ChargePoint Holding (CHPT 1.14%) stock is getting hit from all sides. Shares of the electric vehicle (EV) charging infrastructure company plunged 30.8% in February, according to data provided by S&P Global Market Intelligence, after two unfavorable developments sent panic waves among its investors -- a move by President Donald Trump and a noncompliance notice from the New York Stock Exchange (NYSE).
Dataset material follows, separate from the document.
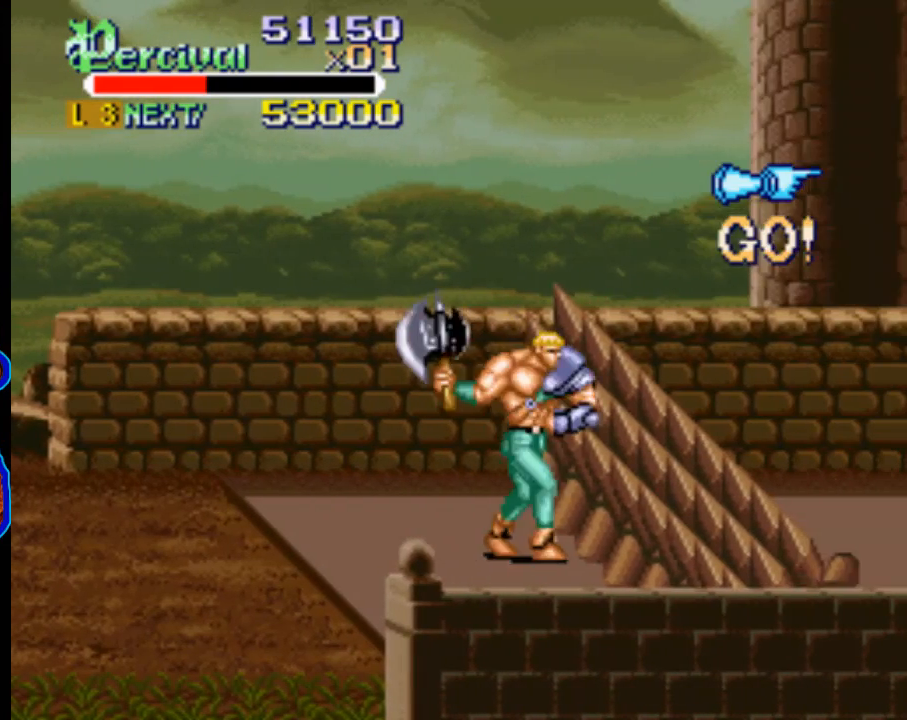
{"buttons": ["DPAD_RIGHT"], "events": [[67, "X", "down"], [333, "X", "up"]]}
ChargePoint stock keeps losing charge
In early February, the Trump administration suspended a clean energy program launched by the previous administration that set aside billions of dollars in funding to the states to expand the nation's EV charging network. President Biden set an ambitious goal to build out 500,000 EV charging stations by 2030 and set aside $5 billion to achieve the goal. Although the Biden administration had already made several grants, Trump froze releasing any remaining funds under the program. That means nearly $3 billion worth of funding has now been halted.
Biden's massive clean energy program was a major growth driver for the EV charging industry and its stocks. Not surprisingly, ChargePoint stock took a big hit after Trump's order to suspend the program. ChargePoint has the largest EV charging network in the U.S.
NYSE: CHPT
Key Data Points
Meanwhile, with ChargePoint stock plunging and its price closing below $1 for 30 consecutive trading days, NYSE issued a notice to the company for noncompliance with listing rules later in February. Although it's a notice of deficiency and does not mean the stock will get delisted from NYSE, ChargePoint will have to "cure" the deficiency and ensure it remains listed.
While these two factors sent ChargePoint stock tumbling, investors were also seemingly dumping the stock in fear last month ahead of the company's earnings.
The only reason ChargePoint stock could rally
ChargePoint's fourth-quarter and full fiscal year 2025 numbers, which came out earlier this month, offered a flicker of hope. Although the company's revenue fell 12% year over year in the fourth quarter, it reported a gross margin of 28% versus 19% in the prior-year period and a 32% improvement in its net loss. ChargePoint also burned less cash in the quarter versus Q3.
However, ChargePoint is projecting revenue between $95 million and $105 million for the first quarter, which would mean a 2% to 12% drop year over year. So while it's good to see the company cutting down expenses and trying hard to reduce its cash burn, it can only do so much if its revenue falls too.
Meanwhile, ChargePoint will have to bump its stock price to ensure it trades above $1 for at least 30 consecutive days to avoid delisting. The only viable option appears to be a reverse stock split -- and there's nothing good to talk to about that.